The problem :: Find the lines in the records that carry the word "moveTo". Copy each one.

Data supplied ::
_____
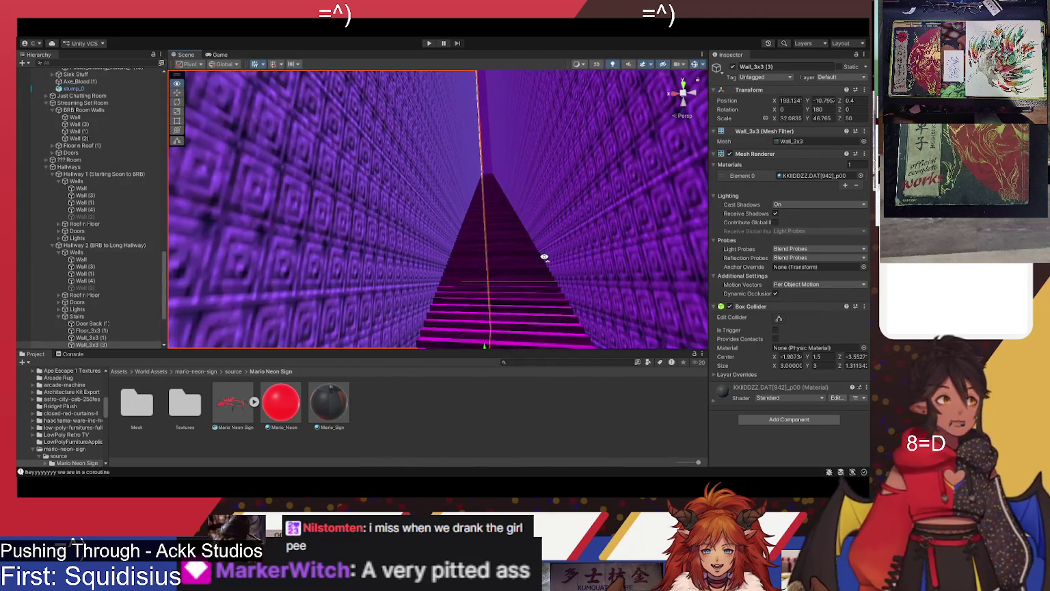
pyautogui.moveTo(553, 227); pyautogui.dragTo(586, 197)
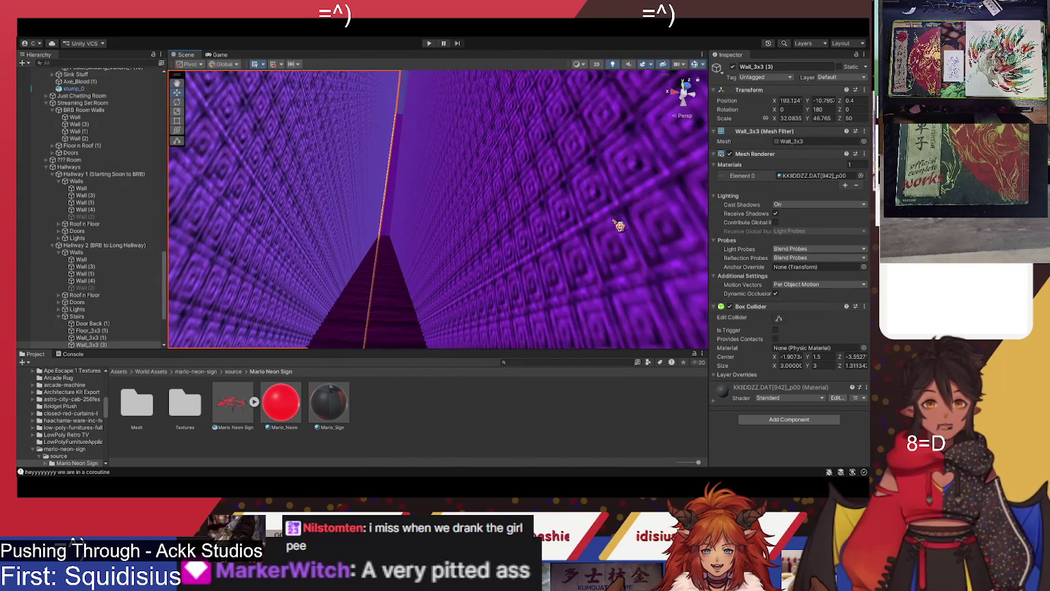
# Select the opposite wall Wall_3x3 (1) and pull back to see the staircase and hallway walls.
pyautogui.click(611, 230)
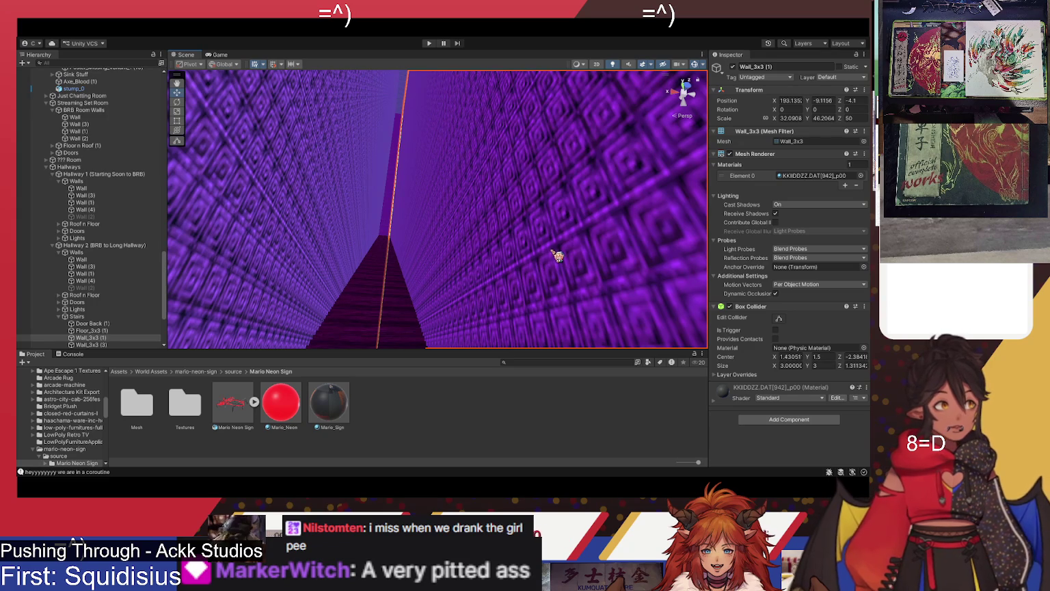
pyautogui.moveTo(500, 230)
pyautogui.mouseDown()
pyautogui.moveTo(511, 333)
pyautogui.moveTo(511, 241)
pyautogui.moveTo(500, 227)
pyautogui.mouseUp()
_____
Answer ::
pyautogui.moveTo(553, 227); pyautogui.dragTo(586, 197)
pyautogui.moveTo(500, 230)
pyautogui.moveTo(511, 333)
pyautogui.moveTo(511, 241)
pyautogui.moveTo(500, 227)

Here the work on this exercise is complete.